- TO-DO ITEM
Give back the lines of the entries below exactly as written, from the first line to the line holding "NCAA Hockey", both included, with the pictures omitted.

*** Opening of SOURCE DATA ***

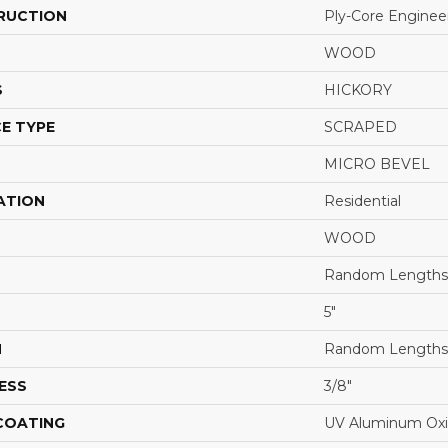
RUCTION
Ply-Core Enginee
WOOD
S
HICKORY
E TYPE
SCRAPED
MICRO BEVEL
ATION
Residential
WOOD
Random Lengths 
5"
H
Random Lengths 
ESS
3/8"
 COATING
UV Aluminum Ox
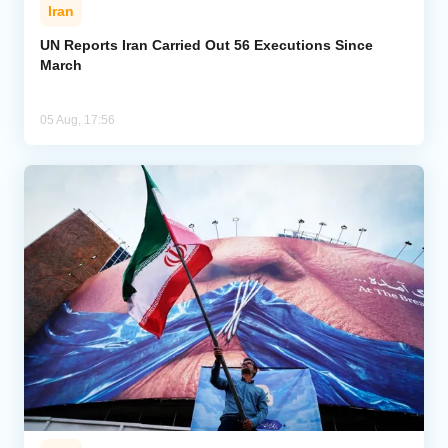
Iran
UN Reports Iran Carried Out 56 Executions Since
March
05 Aug, 17:56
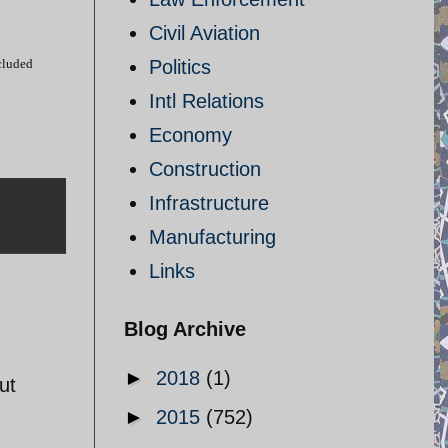
Civil Aviation
cluded
Politics
Intl Relations
Economy
Construction
Infrastructure
Manufacturing
Links
Blog Archive
►
2018
(1)
ut
►
2015
(752)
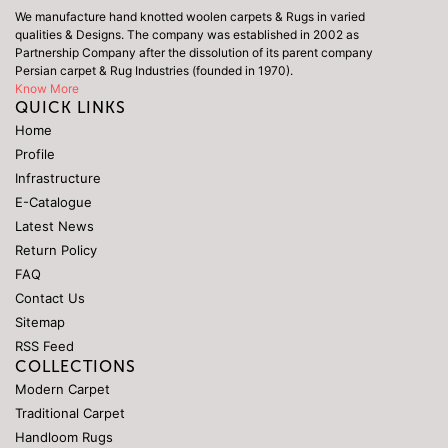
We manufacture hand knotted woolen carpets & Rugs in varied
qualities & Designs. The company was established in 2002 as
Partnership Company after the dissolution of its parent company
Persian carpet & Rug Industries (founded in 1970).
Know More
QUICK LINKS
Home
Profile
Infrastructure
E-Catalogue
Latest News
Return Policy
FAQ
Contact Us
Sitemap
RSS Feed
COLLECTIONS
Modern Carpet
Traditional Carpet
Handloom Rugs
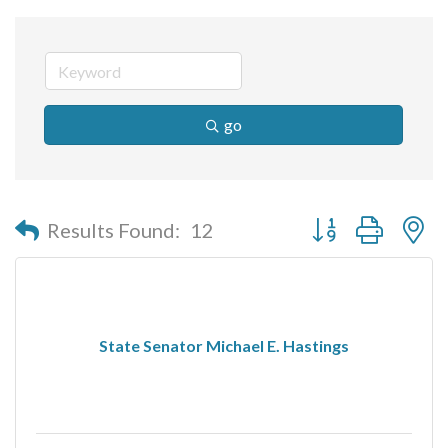
go
Button group with n
Results Found:
12
State Senator Michael E. Hastings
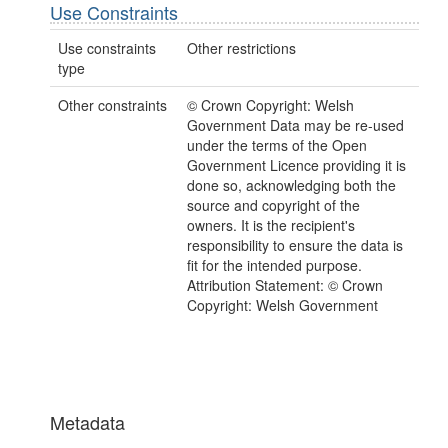
Use Constraints
Use constraints
Other restrictions
type
Other constraints
© Crown Copyright: Welsh
Government Data may be re-used
under the terms of the Open
Government Licence providing it is
done so, acknowledging both the
source and copyright of the
owners. It is the recipient's
responsibility to ensure the data is
fit for the intended purpose.
Attribution Statement: © Crown
Copyright: Welsh Government
Metadata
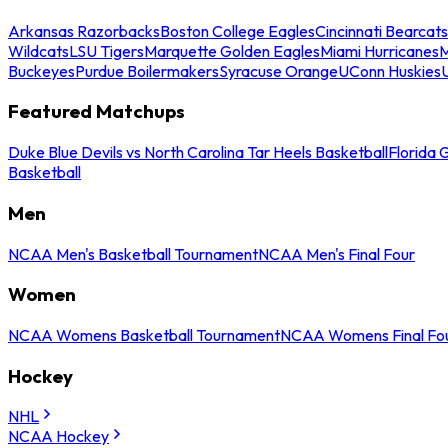
Arkansas Razorbacks
Boston College Eagles
Cincinnati Bearcats
Wildcats
LSU Tigers
Marquette Golden Eagles
Miami Hurricanes
M
Buckeyes
Purdue Boilermakers
Syracuse Orange
UConn Huskies
Featured Matchups
Duke Blue Devils vs North Carolina Tar Heels Basketball
Florida 
Basketball
Men
NCAA Men's Basketball Tournament
NCAA Men's Final Four
Women
NCAA Womens Basketball Tournament
NCAA Womens Final Fo
Hockey
NHL
NCAA Hockey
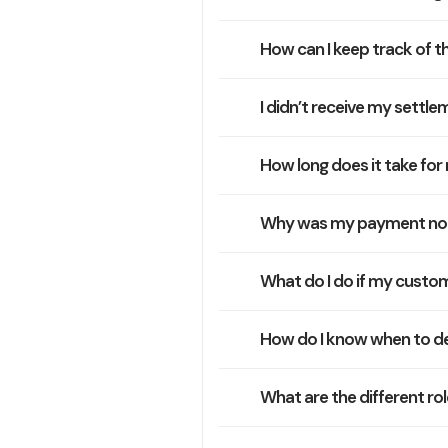
How can I keep track of t
I didn’t receive my settle
How long does it take fo
Why was my payment no
What do I do if my cust
How do I know when to de
What are the different ro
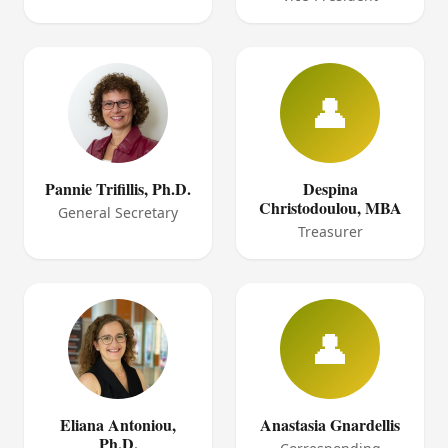
👤
Pannie Trifillis, Ph.D.
Despina
Christodoulou, MBA
General Secretary
Treasurer
👤
Eliana Antoniou,
Anastasia Gnardellis
Ph.D.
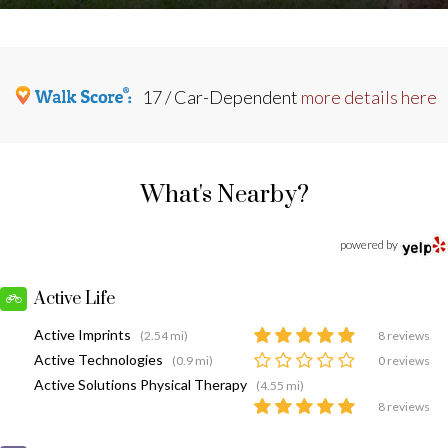
17 / Car-Dependent
more details here
What's Nearby?
powered by
Active Life
Active Imprints
(2.54 mi)
8 reviews
Active Technologies
(0.9 mi)
0 reviews
Active Solutions Physical Therapy
(4.55 mi)
8 reviews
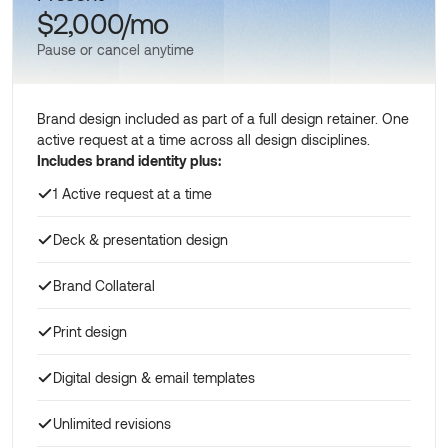
$2,000/mo
Pause or cancel anytime
Brand design included as part of a full design retainer. One
active request at a time across all design disciplines.
Includes brand identity plus:
1 Active request at a time
Deck & presentation design
Brand Collateral
Print design
Digital design & email templates
Unlimited revisions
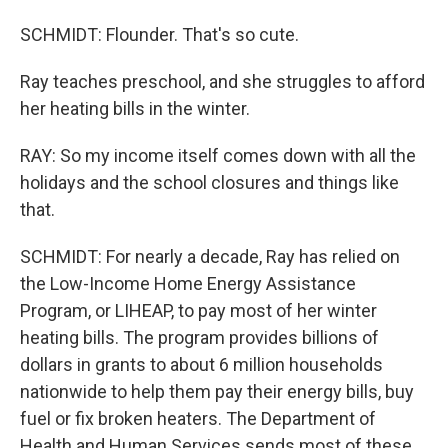
SCHMIDT: Flounder. That's so cute.
Ray teaches preschool, and she struggles to afford
her heating bills in the winter.
RAY: So my income itself comes down with all the
holidays and the school closures and things like
that.
SCHMIDT: For nearly a decade, Ray has relied on
the Low-Income Home Energy Assistance
Program, or LIHEAP, to pay most of her winter
heating bills. The program provides billions of
dollars in grants to about 6 million households
nationwide to help them pay their energy bills, buy
fuel or fix broken heaters. The Department of
Health and Human Services sends most of these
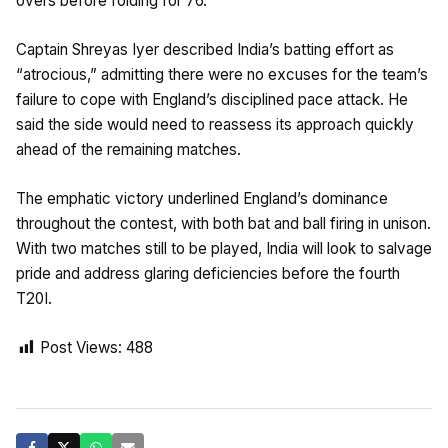
overs before folding for 76.
Captain Shreyas Iyer described India’s batting effort as
“atrocious,” admitting there were no excuses for the team’s
failure to cope with England’s disciplined pace attack. He
said the side would need to reassess its approach quickly
ahead of the remaining matches.
The emphatic victory underlined England’s dominance
throughout the contest, with both bat and ball firing in unison.
With two matches still to be played, India will look to salvage
pride and address glaring deficiencies before the fourth
T20I.
Post Views:
488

*** Close of SOURCE DATA ***

- WRITTEN SOLUTION
RUCTION
Ply-Core Enginee
WOOD
S
HICKORY
E TYPE
SCRAPED
MICRO BEVEL
ATION
Residential
WOOD
Random Lengths 
5"
H
Random Lengths 
ESS
3/8"
 COATING
UV Aluminum Ox
Iran
UN Reports Iran Carried Out 56 Executions Since
March
05 Aug, 17:56
Civil Aviation
cluded
Politics
Intl Relations
Economy
Construction
Infrastructure
Manufacturing
Links
Blog Archive
►
2018
(1)
ut
►
2015
(752)
We manufacture hand knotted woolen carpets & Rugs in varied
qualities & Designs. The company was established in 2002 as
Partnership Company after the dissolution of its parent company
Persian carpet & Rug Industries (founded in 1970).
Know More
QUICK LINKS
Home
Profile
Infrastructure
E-Catalogue
Latest News
Return Policy
FAQ
Contact Us
Sitemap
RSS Feed
COLLECTIONS
Modern Carpet
Traditional Carpet
Handloom Rugs
go
Button group with n
Results Found:
12
State Senator Michael E. Hastings
Use Constraints
Use constraints
Other restrictions
type
Other constraints
© Crown Copyright: Welsh
Government Data may be re-used
under the terms of the Open
Government Licence providing it is
done so, acknowledging both the
source and copyright of the
owners. It is the recipient's
responsibility to ensure the data is
fit for the intended purpose.
Attribution Statement: © Crown
Copyright: Welsh Government
Metadata
Arkansas Razorbacks
Boston College Eagles
Cincinnati Bearcats
Wildcats
LSU Tigers
Marquette Golden Eagles
Miami Hurricanes
M
Buckeyes
Purdue Boilermakers
Syracuse Orange
UConn Huskies
Featured Matchups
Duke Blue Devils vs North Carolina Tar Heels Basketball
Florida 
Basketball
Men
NCAA Men's Basketball Tournament
NCAA Men's Final Four
Women
NCAA Womens Basketball Tournament
NCAA Womens Final Fo
Hockey
NHL
NCAA Hockey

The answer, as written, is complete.